What kind of exercise is best to get in shape and control weight?

Melissa Durham, ATHENA/ATLAS Programs, Oregon Health & Science University, responds:

A healthy exercise program is one that combines both aerobic exercise and weight training. Aerobic exercise includes walking, jogging, running, swimming, playing sports, dancing, aerobics classes, cycling...any activity that keeps your heart pumping at a rate above your resting heart rate for about 20 minutes or more. Aerobic exercise helps your cardiovascular system and overall well-being. It is the best way for the body to burn calories. It's important to exercise aerobically 3 to 5 times per week for approximately 30 minutes each time. You should warm up with light intensity for about 5 minutes, then increase your intensity for 25-35 minutes and then decrease the intensity for about 5 minutes. Be sure to decrease your heart rate with cooling down exercises before you completely stop exercising. When you have finished cooling down, then stretching the major muscle groups is important for increasing flexibility and preventing soreness and injuries.

Weight training improves muscular endurance, strength and power. It also increases bone density because muscles put stress on the bones, making them adapt and become stronger. You can develop different types of weight training programs for different needs. For the average person who just wants to improve their health and be in better shape, a program that focuses on endurance may be the best.

Endurance training means that you do more repetitions with less weight. For example, you would do a bicep curl 12 to 15 times, feeling fatigued on the last few repetitions. Most people do 3 sets of 15 reps for endurance training.

It's best to choose exercises that work the large muscle groups so that you get a total body workout. Most people don't have hours to spend in the gym, so working out the larger muscle groups can be done in less than an hour and get the majority of the body. Examples of major muscle group exercises are Leg Press, Leg Extensions, Leg Curls, Squats, Seated Rows, Bench Press, Lat Pull Downs, Pull-ups, Back Extensions and Abdominal Crunches.

When working out with weights, it is important to pay attention to what you are doing. You want to choose a weight that you can lift comfortably several times, only feeling tired on the last few repetitions. Lifting a weight that is too heavy can cause muscle tears, strains and injuries. Posture is also important when lifting weights.
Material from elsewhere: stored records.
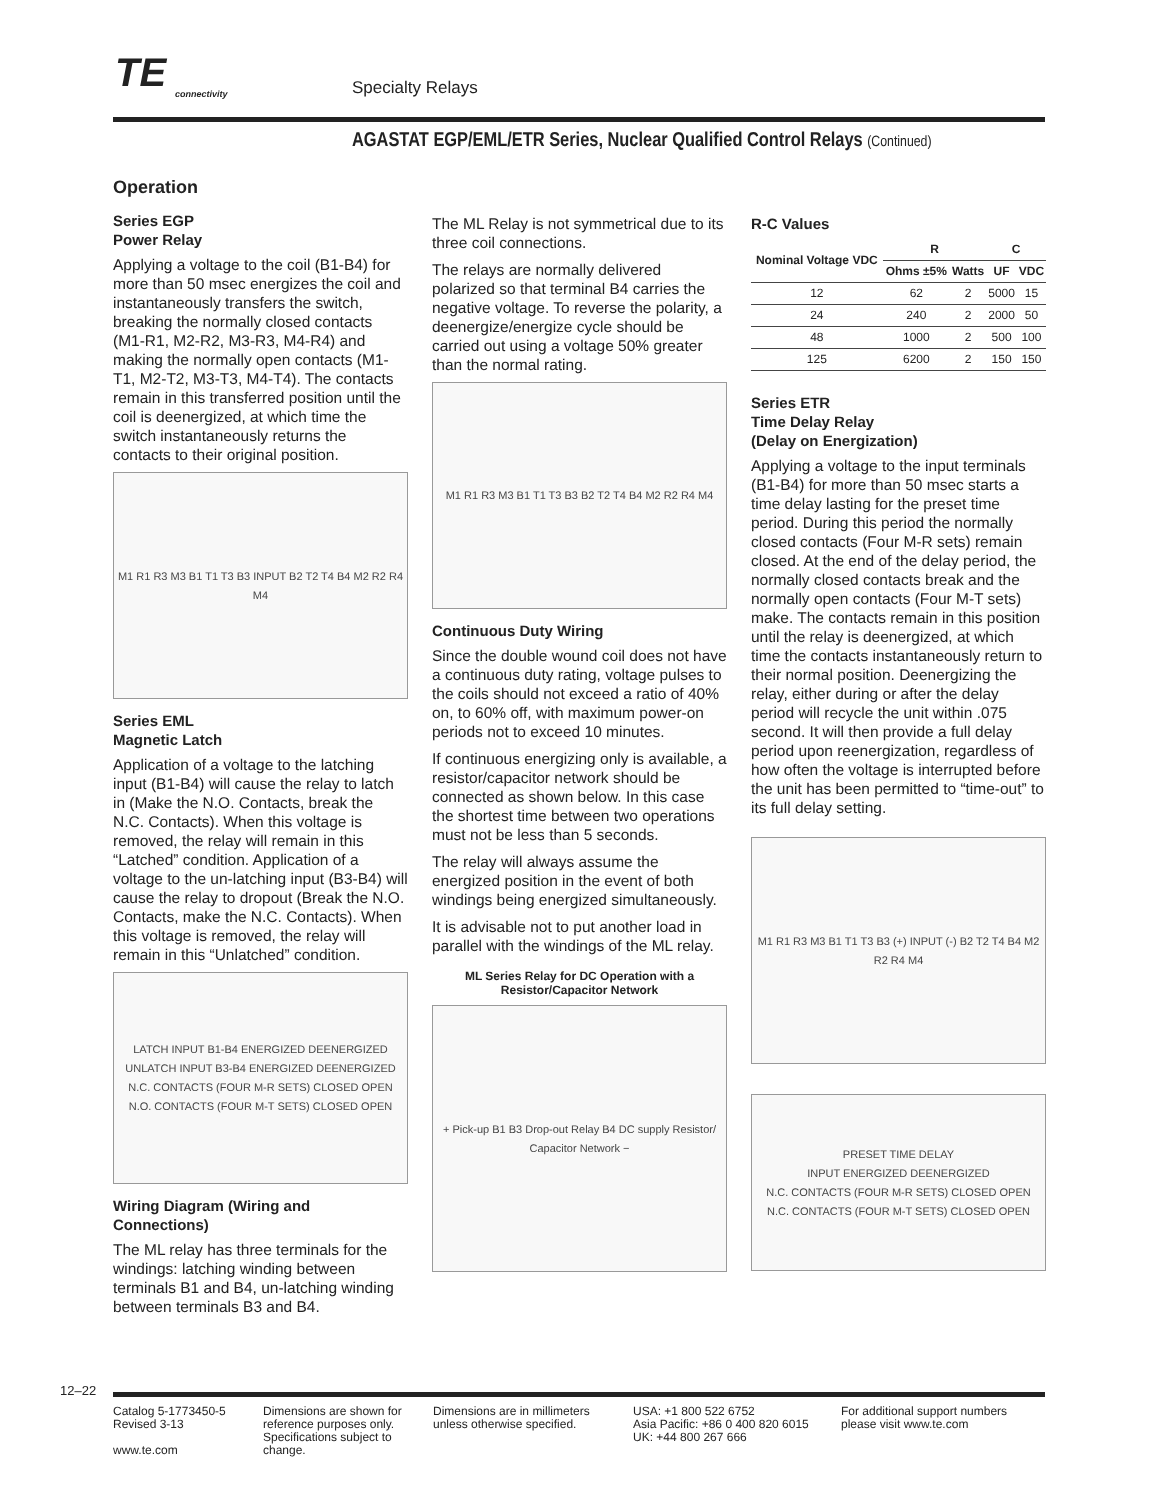TE
connectivity
Specialty Relays
AGASTAT EGP/EML/ETR Series, Nuclear Qualified Control Relays (Continued)
Operation
Series EGP
Power Relay
Applying a voltage to the coil (B1-B4) for more than 50 msec energizes the coil and instantaneously transfers the switch, breaking the normally closed contacts (M1-R1, M2-R2, M3-R3, M4-R4) and making the normally open contacts (M1-T1, M2-T2, M3-T3, M4-T4). The contacts remain in this transferred position until the coil is deenergized, at which time the switch instantaneously returns the contacts to their original position.
M1 R1 R3 M3 B1 T1 T3 B3 INPUT B2 T2 T4 B4 M2 R2 R4 M4
Series EML
Magnetic Latch
Application of a voltage to the latching input (B1-B4) will cause the relay to latch in (Make the N.O. Contacts, break the N.C. Contacts). When this voltage is removed, the relay will remain in this “Latched” condition. Application of a voltage to the un-latching input (B3-B4) will cause the relay to dropout (Break the N.O. Contacts, make the N.C. Contacts). When this voltage is removed, the relay will remain in this “Unlatched” condition.
LATCH INPUT B1-B4 ENERGIZED DEENERGIZED
UNLATCH INPUT B3-B4 ENERGIZED DEENERGIZED
N.C. CONTACTS (FOUR M-R SETS) CLOSED OPEN
N.O. CONTACTS (FOUR M-T SETS) CLOSED OPEN
Wiring Diagram (Wiring and Connections)
The ML relay has three terminals for the windings: latching winding between terminals B1 and B4, un-latching winding between terminals B3 and B4.
The ML Relay is not symmetrical due to its three coil connections.
The relays are normally delivered polarized so that terminal B4 carries the negative voltage. To reverse the polarity, a deenergize/energize cycle should be carried out using a voltage 50% greater than the normal rating.
M1 R1 R3 M3 B1 T1 T3 B3 B2 T2 T4 B4 M2 R2 R4 M4
Continuous Duty Wiring
Since the double wound coil does not have a continuous duty rating, voltage pulses to the coils should not exceed a ratio of 40% on, to 60% off, with maximum power-on periods not to exceed 10 minutes.
If continuous energizing only is available, a resistor/capacitor network should be connected as shown below. In this case the shortest time between two operations must not be less than 5 seconds.
The relay will always assume the energized position in the event of both windings being energized simultaneously.
It is advisable not to put another load in parallel with the windings of the ML relay.
ML Series Relay for DC Operation with a Resistor/Capacitor Network
+ Pick-up B1 B3 Drop-out Relay B4 DC supply Resistor/ Capacitor Network −
R-C Values
| Nominal Voltage VDC | R | | C | |
| --- | --- | --- | --- | --- |
| | Ohms ±5% | Watts | UF | VDC |
| 12 | 62 | 2 | 5000 | 15 |
| 24 | 240 | 2 | 2000 | 50 |
| 48 | 1000 | 2 | 500 | 100 |
| 125 | 6200 | 2 | 150 | 150 |
Series ETR
Time Delay Relay
(Delay on Energization)
Applying a voltage to the input terminals (B1-B4) for more than 50 msec starts a time delay lasting for the preset time period. During this period the normally closed contacts (Four M-R sets) remain closed. At the end of the delay period, the normally closed contacts break and the normally open contacts (Four M-T sets) make. The contacts remain in this position until the relay is deenergized, at which time the contacts instantaneously return to their normal position. Deenergizing the relay, either during or after the delay period will recycle the unit within .075 second. It will then provide a full delay period upon reenergization, regardless of how often the voltage is interrupted before the unit has been permitted to “time-out” to its full delay setting.
M1 R1 R3 M3 B1 T1 T3 B3 (+) INPUT (-) B2 T2 T4 B4 M2 R2 R4 M4
PRESET TIME DELAY
INPUT ENERGIZED DEENERGIZED
N.C. CONTACTS (FOUR M-R SETS) CLOSED OPEN
N.C. CONTACTS (FOUR M-T SETS) CLOSED OPEN
12–22
Catalog 5-1773450-5
Revised 3-13
www.te.com
Dimensions are shown for reference purposes only. Specifications subject to change.
Dimensions are in millimeters unless otherwise specified.
USA: +1 800 522 6752
Asia Pacific: +86 0 400 820 6015
UK: +44 800 267 666
For additional support numbers
please visit www.te.com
You want to have good posture so that your muscles build definition and tone in the most natural position.

Building up your muscle tone will not only increase your strength, it will make you feel more confident and boost your metabolism. Your body maintains muscle with proteins that you eat. When the body has more muscle tone, it takes more energy to maintain the body, and so naturally you burn more calories during the day, just by having more muscle tone. Fat doesn't take much energy to maintain. Fat is a form of stored energy for low intensity exercises. Fat calories will be burned while the body works to maintain the better muscle tone.

Exercise is important for overall health, but like everything, it needs to be done in moderation. Overexercising can deplete the body of energy, cause people to be more prone to injuries, and can cause the muscles to break down because they don't have enough time to repair after workouts. Nutrition is another key part of a healthy lifestyle. If you are committed to improving your health, choose foods that will help your body become stronger. Carbohydrates are the most important fuel for working muscles, protein is important for repairing muscles and vitamins and minerals are necessary for all of the chemical interactions going on in the body every second.